La commune de Dinant est longue et étroite le long de la Meuse : le centre-ville est coincé entre la falaise et le fleuve sur moins de 300 mètres de largeur. Les villages qui composent la commune — Anseremme, Bouvignes-sur-Meuse, Dréhance, Falmagne, Falmignoul, Furfooz, Gendron, Lisogne, Loyers, Sorinne-la-Longue, Thynes, Wanlin — s’étagent le long de la Meuse ou remontent dans les vallées latérales. C’est une géographie qui impose des collecteurs souvent plus longs que la moyenne, posés dans des terrains en pente, avec des configurations techniques très variables d’un quartier à l’autre.
Le bâti dinantais est stratifié dans le temps. Au bord de la Meuse, des maisons de maître et des hôtels du XIXe siècle avec leurs vieilles chutes en fonte. Dans les rues perpendiculaires qui montent vers la falaise, des maisons ouvrières des années 1920–1950 aux collecteurs en grès cérame. Plus haut, vers les crêtes, des constructions des années 1970–1990 en PVC. Et dans les villages comme Falmignoul, Thynes et Gendron, des fermes et des corps de bâtiment ruraux dont les raccordements au réseau collectif sont récents — voire encore inexistants. Chaque profil a ses fragilités propres.

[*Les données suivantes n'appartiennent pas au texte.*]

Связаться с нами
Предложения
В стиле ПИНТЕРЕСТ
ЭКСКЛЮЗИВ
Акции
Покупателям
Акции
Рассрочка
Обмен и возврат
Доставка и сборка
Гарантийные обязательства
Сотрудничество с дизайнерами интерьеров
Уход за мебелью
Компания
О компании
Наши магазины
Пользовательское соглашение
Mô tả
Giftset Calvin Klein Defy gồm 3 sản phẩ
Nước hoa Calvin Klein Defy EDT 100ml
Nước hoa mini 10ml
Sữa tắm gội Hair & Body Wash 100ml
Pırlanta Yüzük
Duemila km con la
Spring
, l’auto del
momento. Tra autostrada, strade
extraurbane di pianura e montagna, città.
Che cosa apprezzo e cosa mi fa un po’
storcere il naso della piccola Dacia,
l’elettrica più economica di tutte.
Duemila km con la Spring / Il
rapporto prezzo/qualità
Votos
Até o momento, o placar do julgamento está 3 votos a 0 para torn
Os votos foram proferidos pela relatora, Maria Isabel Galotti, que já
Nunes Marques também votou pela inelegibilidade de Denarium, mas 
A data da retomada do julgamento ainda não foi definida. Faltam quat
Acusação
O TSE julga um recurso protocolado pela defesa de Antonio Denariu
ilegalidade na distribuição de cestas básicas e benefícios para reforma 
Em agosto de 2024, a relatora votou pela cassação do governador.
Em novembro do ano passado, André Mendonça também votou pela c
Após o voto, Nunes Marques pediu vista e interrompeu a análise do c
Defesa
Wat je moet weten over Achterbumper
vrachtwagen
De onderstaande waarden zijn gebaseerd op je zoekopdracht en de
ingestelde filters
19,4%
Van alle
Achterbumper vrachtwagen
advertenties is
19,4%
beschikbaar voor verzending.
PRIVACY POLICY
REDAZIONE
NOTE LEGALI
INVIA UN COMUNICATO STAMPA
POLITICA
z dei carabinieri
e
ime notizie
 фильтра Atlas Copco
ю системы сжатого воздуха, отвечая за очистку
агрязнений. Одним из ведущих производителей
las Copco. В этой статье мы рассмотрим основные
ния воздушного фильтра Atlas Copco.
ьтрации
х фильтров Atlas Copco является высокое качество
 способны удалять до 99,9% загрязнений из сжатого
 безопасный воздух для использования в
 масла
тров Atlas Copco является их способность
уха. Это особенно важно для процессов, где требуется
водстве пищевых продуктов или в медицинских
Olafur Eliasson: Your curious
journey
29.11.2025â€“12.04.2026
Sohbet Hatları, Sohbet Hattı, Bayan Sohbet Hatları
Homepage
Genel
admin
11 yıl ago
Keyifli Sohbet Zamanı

Jeudi 10 avril 2025. Appel depuis un gîte touristique de la rue Saint-Jacques à Dinant-centre. L’évier de la cuisine collective ne vide plus depuis deux jours. La responsable a déjà appelé un plombier qui a versé un produit déboucheur et « rincé ». Aucun effet. Ce n’est pas étonnant : dans une cuisine de gîte qui sert 15 à 20 couverts le week-end, l’accumulation de graisses dans un collecteur de 60 mm de diamètre peut représenter une obstruction sur 50 à 80 cm de longueur. Aucun produit chimique versé depuis la surface n’atteindra cette zone en concentration suffisante pour agir.
Le diagnostic a pris 11 minutes. L’hydrocurage, 22 minutes. Le collecteur n’avait pas été entretenu depuis l’ouverture du gîte, sept ans plus tôt.
Avant de raisonner en termes d’outil — furet, ventouse, produit chimique, hydrocurage — il faut d’abord comprendre pourquoi la canalisation est bouchée, où exactement, et ce qui compose l’obstruction. À Dinant, avec un bâti aussi hétérogène et un contexte géographique aussi spécifique, cette étape préliminaire n’est pas un luxe. C’est ce qui permet de choisir la bonne pression, le bon outil, et d’éviter d’endommager une conduite dont on ignorait la fragilité.